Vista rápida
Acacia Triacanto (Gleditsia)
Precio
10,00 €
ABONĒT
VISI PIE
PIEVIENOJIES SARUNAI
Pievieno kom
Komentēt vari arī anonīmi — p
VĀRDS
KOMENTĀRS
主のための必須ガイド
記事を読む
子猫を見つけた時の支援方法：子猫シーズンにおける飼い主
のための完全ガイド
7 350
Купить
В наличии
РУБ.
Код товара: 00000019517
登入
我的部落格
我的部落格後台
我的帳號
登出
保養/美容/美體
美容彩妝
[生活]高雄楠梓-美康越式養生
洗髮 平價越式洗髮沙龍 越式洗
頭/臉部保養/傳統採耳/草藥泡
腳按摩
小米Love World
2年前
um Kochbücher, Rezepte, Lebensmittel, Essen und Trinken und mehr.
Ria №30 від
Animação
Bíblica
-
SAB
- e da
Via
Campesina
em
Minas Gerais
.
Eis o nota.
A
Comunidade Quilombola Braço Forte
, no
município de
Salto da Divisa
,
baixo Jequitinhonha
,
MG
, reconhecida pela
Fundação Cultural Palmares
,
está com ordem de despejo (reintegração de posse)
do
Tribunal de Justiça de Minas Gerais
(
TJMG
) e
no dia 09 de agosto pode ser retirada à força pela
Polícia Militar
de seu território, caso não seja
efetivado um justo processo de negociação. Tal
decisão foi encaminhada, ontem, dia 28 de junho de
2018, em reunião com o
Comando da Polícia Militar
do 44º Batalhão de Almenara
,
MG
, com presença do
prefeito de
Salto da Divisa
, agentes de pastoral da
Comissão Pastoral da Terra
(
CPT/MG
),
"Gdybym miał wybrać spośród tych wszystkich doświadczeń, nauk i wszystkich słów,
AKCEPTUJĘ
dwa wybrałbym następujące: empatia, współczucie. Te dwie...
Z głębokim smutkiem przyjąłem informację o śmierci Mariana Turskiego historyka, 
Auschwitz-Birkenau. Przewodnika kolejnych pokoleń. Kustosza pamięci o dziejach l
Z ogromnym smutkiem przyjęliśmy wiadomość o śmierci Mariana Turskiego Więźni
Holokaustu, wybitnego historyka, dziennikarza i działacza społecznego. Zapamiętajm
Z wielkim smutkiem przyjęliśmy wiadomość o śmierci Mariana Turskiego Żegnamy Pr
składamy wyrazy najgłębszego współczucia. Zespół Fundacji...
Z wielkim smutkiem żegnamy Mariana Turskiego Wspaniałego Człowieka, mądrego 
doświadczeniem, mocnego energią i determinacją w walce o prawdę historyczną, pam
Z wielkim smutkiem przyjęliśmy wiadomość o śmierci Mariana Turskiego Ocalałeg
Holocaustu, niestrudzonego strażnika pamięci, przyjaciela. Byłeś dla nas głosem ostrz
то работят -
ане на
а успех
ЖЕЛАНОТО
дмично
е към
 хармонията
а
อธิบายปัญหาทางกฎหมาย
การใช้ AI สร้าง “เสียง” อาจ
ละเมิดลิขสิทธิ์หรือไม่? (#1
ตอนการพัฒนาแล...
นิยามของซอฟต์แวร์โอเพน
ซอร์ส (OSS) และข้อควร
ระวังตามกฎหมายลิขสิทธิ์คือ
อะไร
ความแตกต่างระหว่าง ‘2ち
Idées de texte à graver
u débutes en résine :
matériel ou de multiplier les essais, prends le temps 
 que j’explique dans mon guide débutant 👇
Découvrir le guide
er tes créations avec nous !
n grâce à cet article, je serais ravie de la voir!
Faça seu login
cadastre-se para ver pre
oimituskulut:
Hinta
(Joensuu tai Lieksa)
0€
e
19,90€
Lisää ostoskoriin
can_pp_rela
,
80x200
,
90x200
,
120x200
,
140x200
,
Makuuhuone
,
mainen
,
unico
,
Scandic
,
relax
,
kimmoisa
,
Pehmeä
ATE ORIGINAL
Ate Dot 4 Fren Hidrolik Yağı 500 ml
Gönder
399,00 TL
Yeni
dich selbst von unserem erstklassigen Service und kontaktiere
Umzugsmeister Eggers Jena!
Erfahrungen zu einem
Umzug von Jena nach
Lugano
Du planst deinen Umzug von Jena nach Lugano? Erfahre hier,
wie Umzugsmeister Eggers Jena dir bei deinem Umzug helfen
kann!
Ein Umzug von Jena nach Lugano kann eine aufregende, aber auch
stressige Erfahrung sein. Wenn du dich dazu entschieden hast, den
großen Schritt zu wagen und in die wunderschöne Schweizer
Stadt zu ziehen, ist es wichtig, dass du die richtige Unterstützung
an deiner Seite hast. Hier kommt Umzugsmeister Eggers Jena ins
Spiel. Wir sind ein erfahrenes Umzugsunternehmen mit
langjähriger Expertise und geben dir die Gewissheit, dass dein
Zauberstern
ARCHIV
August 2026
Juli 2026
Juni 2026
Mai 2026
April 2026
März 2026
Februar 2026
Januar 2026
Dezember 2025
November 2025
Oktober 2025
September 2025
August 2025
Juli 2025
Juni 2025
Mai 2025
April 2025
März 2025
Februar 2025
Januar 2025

---

- _What needs to be done_
When a line in the records contains the string "Lugano", it counts; state how many lines count, with no other words.

- _Exercise solution_
3